**To do:** Reproduce the material verbatim from the line containing "Entry for the record. Relative" through the line containing "Recorded value: 31 %", both included, and omit the pictures.

**Supplied entries:**
+--

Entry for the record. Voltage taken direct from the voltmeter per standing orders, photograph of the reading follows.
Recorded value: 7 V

+--

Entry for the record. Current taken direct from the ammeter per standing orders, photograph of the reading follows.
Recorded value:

+--

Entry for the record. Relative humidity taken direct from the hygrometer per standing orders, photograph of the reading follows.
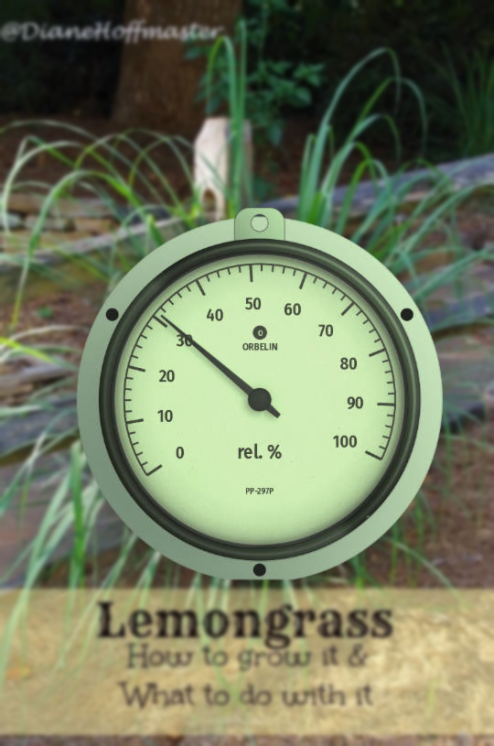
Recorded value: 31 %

+--

**Written solution:**
Entry for the record. Relative humidity taken direct from the hygrometer per standing orders, photograph of the reading follows.
Recorded value: 31 %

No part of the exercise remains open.